Ökosysteme unter Stress: Dürre und Überpopulation
In Namibia zeigt sich eine andere Dimension dieser Problematik: Während extremer Dürreperioden müssen Büffel, Zebras und Elefanten gezielt reduziert werden, um die Vegetation — und damit das gesamte Ökosystem — zu stabilisieren.
Auch wenn dies Tötungen einzelner Tiere einschließt, dient es langfristig dem Schutz der Lebensräume und der biologischen Vielfalt. Zugleich fließen Fleisch und Einnahmen aus der Jagd in lokale Gemeinden — ein Versuch, Jagd und Naturschutz mit sozialer Verantwortung zu verbinden. Doch auch hier führten die Maßnahmen erwartungsgemäß zu großer internationaler Empörung.
Ethische Gratwanderung
Die Kernfrage bleibt: Dürfen Menschen sich anmaßen, Tiere einer Art zu töten, um das Überleben einer anderen zu sichern? Wissenschaftliche Modelle können zwar helfen, Szenarien zu entwerfen — doch Eingriffe in Ökosysteme sind komplex, dynamisch und nicht in allen Folgen berechenbar.
Die Konsequenzen menschlicher Eingriffe werden oft erst Jahre später sichtbar und können unbeabsichtigte Kettenreaktionen auslösen. Hier ist neben viel Fachverstand vor allem Verantwortungsethik gefragt: Eingriffe dürfen niemals leichtfertig, aus politischem Kalkül oder wirtschaftlichem Interesse erfolgen, sondern nur nach gewissenhafter Abwägung von Nutzen, Schaden und langfristigen Konsequenzen.
Arten- und Naturschutz sind keine ideologisch-politische Spielwiese, sondern ein moralisches Spannungsfeld zwischen Fachwissen, Pragmatismus und ethischer Verantwortung.
Chancen, Grenzen und Alternativen
Die bisherigen Erfahrungen zeigen: Gezielte Tötungen einzelner Individuen können — wenn überhaupt — nur kurzfristig helfen, seltene Arten zu schützen. Sie dürfen niemals als alleinige oder bevorzugte Lösung betrachtet werden.
Wichtiger sind Alternativen:
- Fortpflanzungskontrolle,
- konsequenter Schutz großer zusammenhängender Lebensräume,
- Habitatgestaltung,
- wirksame Prävention gegen invasive Arten.

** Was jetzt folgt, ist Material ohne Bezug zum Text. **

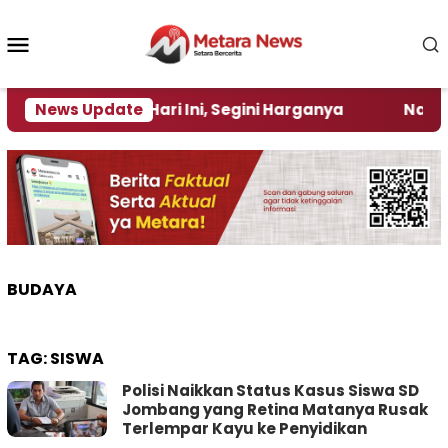
Loncat
ke
Menu
konten
Mobile
 Turun Per Hari Ini, Segini Harganya
News Update
‎Nasirun Ma
BUDAYA
TAG:
SISWA
Polisi Naikkan Status Kasus Siswa SD
Jombang yang Retina Matanya Rusak
Terlempar Kayu ke Penyidikan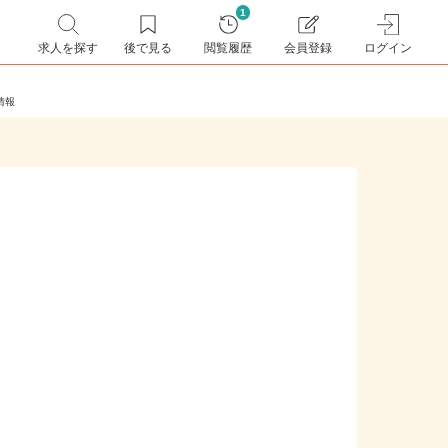
1
求人を探す
後で見る
閲覧履歴
会員登録
ログイン
求人情報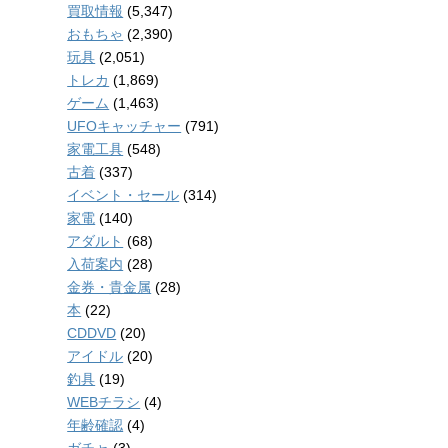
買取情報
(5,347)
おもちゃ
(2,390)
玩具
(2,051)
トレカ
(1,869)
ゲーム
(1,463)
UFOキャッチャー
(791)
家電工具
(548)
古着
(337)
イベント・セール
(314)
家電
(140)
アダルト
(68)
入荷案内
(28)
金券・貴金属
(28)
本
(22)
CDDVD
(20)
アイドル
(20)
釣具
(19)
WEBチラシ
(4)
年齢確認
(4)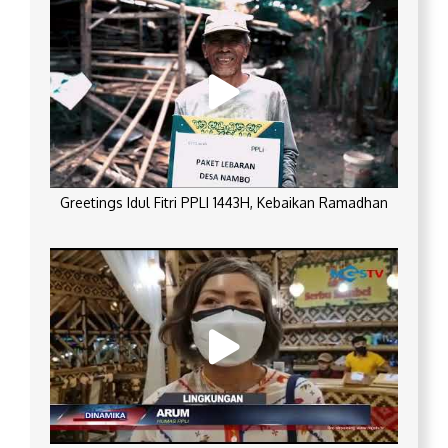
Greetings Idul Fitri PPLI 1443H, Kebaikan Ramadhan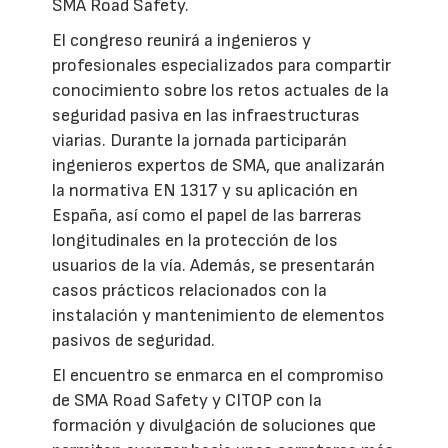
SMA Road Safety.
El congreso reunirá a ingenieros y
profesionales especializados para compartir
conocimiento sobre los retos actuales de la
seguridad pasiva en las infraestructuras
viarias. Durante la jornada participarán
ingenieros expertos de SMA, que analizarán
la normativa EN 1317 y su aplicación en
España, así como el papel de las barreras
longitudinales en la protección de los
usuarios de la vía. Además, se presentarán
casos prácticos relacionados con la
instalación y mantenimiento de elementos
pasivos de seguridad.
El encuentro se enmarca en el compromiso
de SMA Road Safety y CITOP con la
formación y divulgación de soluciones que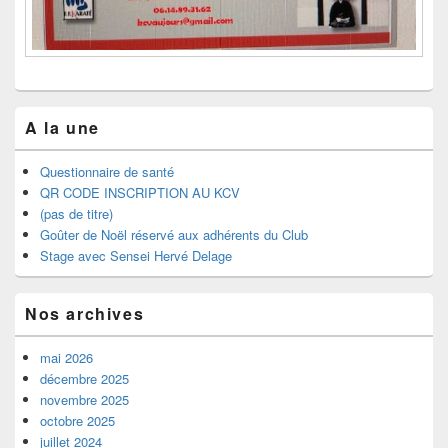
A la une
Questionnaire de santé
QR CODE INSCRIPTION AU KCV
(pas de titre)
Goûter de Noël réservé aux adhérents du Club
Stage avec Sensei Hervé Delage
Nos archives
mai 2026
décembre 2025
novembre 2025
octobre 2025
juillet 2024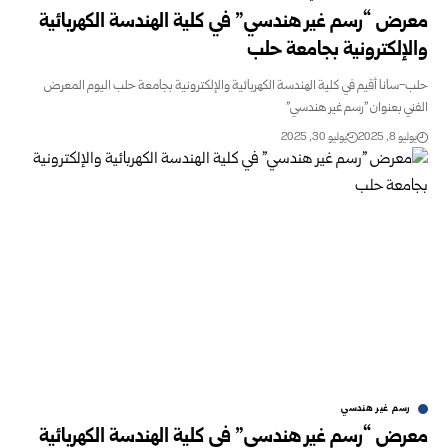
معرض “رسم غير هندسي” في كلية الهندسة الكهربائية
والإلكترونية بجامعة حلب
حلب-سانا أقيم في كلية الهندسة الكهربائية والإلكترونية بجامعة حلب اليوم المعرض
الفني بعنوان "رسم غير هندسي"
يوليو 8, 2025
يوليو 30, 2025
رسم غير هندسي
معرض “رسم غير هندسي” في كلية الهندسة الكهربائية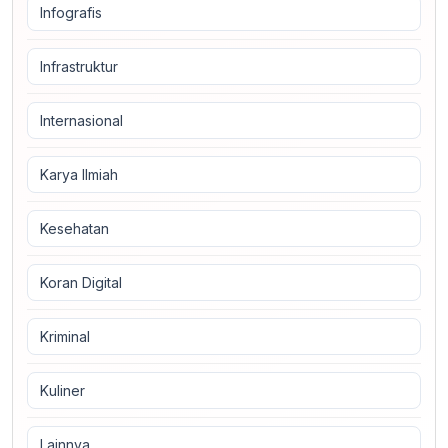
Infografis
Infrastruktur
Internasional
Karya Ilmiah
Kesehatan
Koran Digital
Kriminal
Kuliner
Lainnya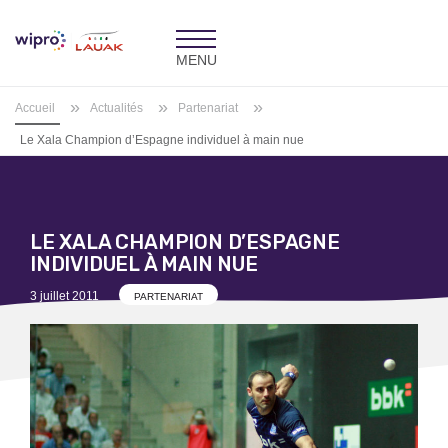
Toggle
navigation
»
»
»
Accueil
Actualités
Partenariat
Le Xala Champion d’Espagne individuel à main nue
LE XALA CHAMPION D’ESPAGNE
INDIVIDUEL À MAIN NUE
Posted
3 juillet 2011
PARTENARIAT
on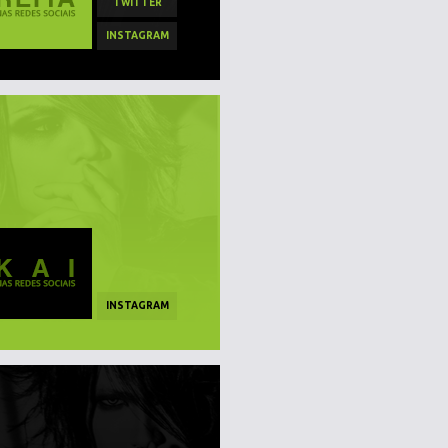
TWITTER
INSTAGRAM
INSTAGRAM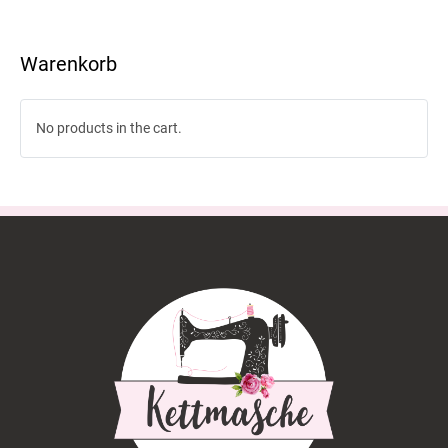
Warenkorb
No products in the cart.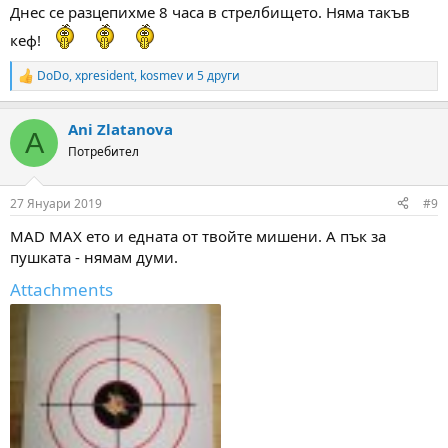
:
Днес се разцепихме 8 часа в стрелбището. Няма такъв
кеф!
DoDo
,
xpresident
,
kosmev
и 5 други
R
e
a
Ani Zlatanova
c
A
t
Потребител
i
o
n
27 Януари 2019
#9
s
:
MAD MAX ето и едната от твойте мишени. А пък за
пушката - нямам думи.
Attachments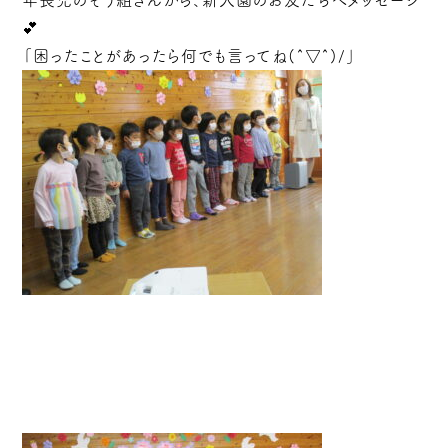
💕
「困ったことがあったら何でも言ってね(^▽^)/」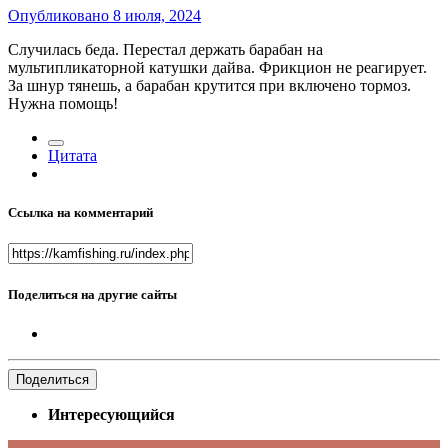
Опубликовано
8 июля, 2024
Случилась беда. Перестал держать барабан на
мультипликаторной катушки дайва. Фрикцион не реагирует.
За шнур тянешь, а барабан крутится при включено тормоз.
Нужна помощь!
Цитата
Ссылка на комментарий
Поделиться на другие сайты
Поделиться
Интересующийся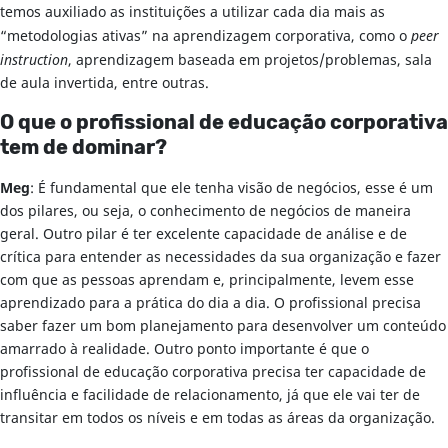
temos auxiliado as instituições a utilizar cada dia mais as
“metodologias ativas” na aprendizagem corporativa, como o
peer
instruction
, aprendizagem baseada em projetos/problemas, sala
de aula invertida, entre outras.
O que o profissional de educação corporativa
tem de dominar?
Meg
: É fundamental que ele tenha visão de negócios, esse é um
dos pilares, ou seja, o conhecimento de negócios de maneira
geral. Outro pilar é ter excelente capacidade de análise e de
crítica para entender as necessidades da sua organização e fazer
com que as pessoas aprendam e, principalmente, levem esse
aprendizado para a prática do dia a dia. O profissional precisa
saber fazer um bom planejamento para desenvolver um conteúdo
amarrado à realidade. Outro ponto importante é que o
profissional de educação corporativa precisa ter capacidade de
influência e facilidade de relacionamento, já que ele vai ter de
transitar em todos os níveis e em todas as áreas da organização.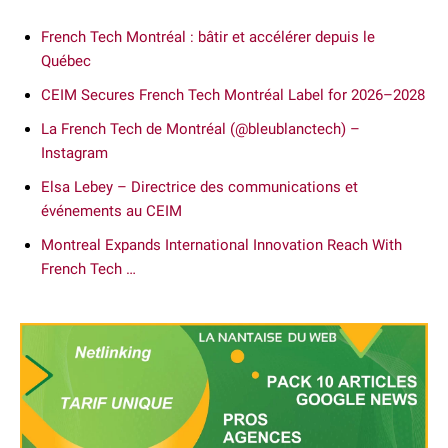
French Tech Montréal : bâtir et accélérer depuis le
Québec
CEIM Secures French Tech Montréal Label for 2026–2028
La French Tech de Montréal (@bleublanctech) –
Instagram
Elsa Lebey – Directrice des communications et
événements au CEIM
Montreal Expands International Innovation Reach With
French Tech …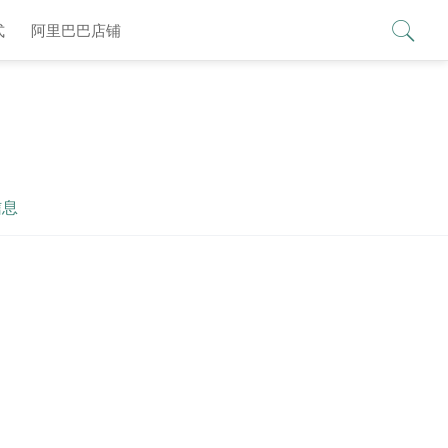
查看更多 >
式
阿里巴巴店铺
信息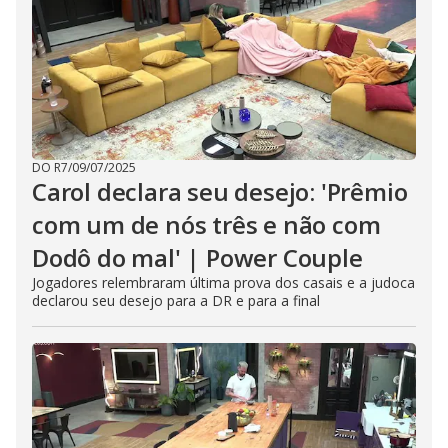
DO R7
/
09/07/2025
Carol declara seu desejo: 'Prêmio
com um de nós três e não com
Dodô do mal' | Power Couple
Jogadores relembraram última prova dos casais e a judoca
declarou seu desejo para a DR e para a final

Entscheidend ist zudem Transparenz. Entnahmen oder Tötungen müssen im Vorfeld gut geplant, sachlich abgewogen und wissenschaftlich begleitet werden. Nur so kann Verständnis für die schwierigen Entscheidungen entstehen, die hinter diesen scheinbar paradoxen Maßnahmen stehen.
Ein Aufruf
Naturschutz ist selten bequem und konfliktfrei. Der Mensch hat seine Umwelt seit Jahrhunderten zum Nachteil vieler Arten tiefgreifend verändert. Wer Natur in einem Industrieland schützen will, muss Verantwortung übernehmen — und auch unbequeme Entscheidungen treffen können.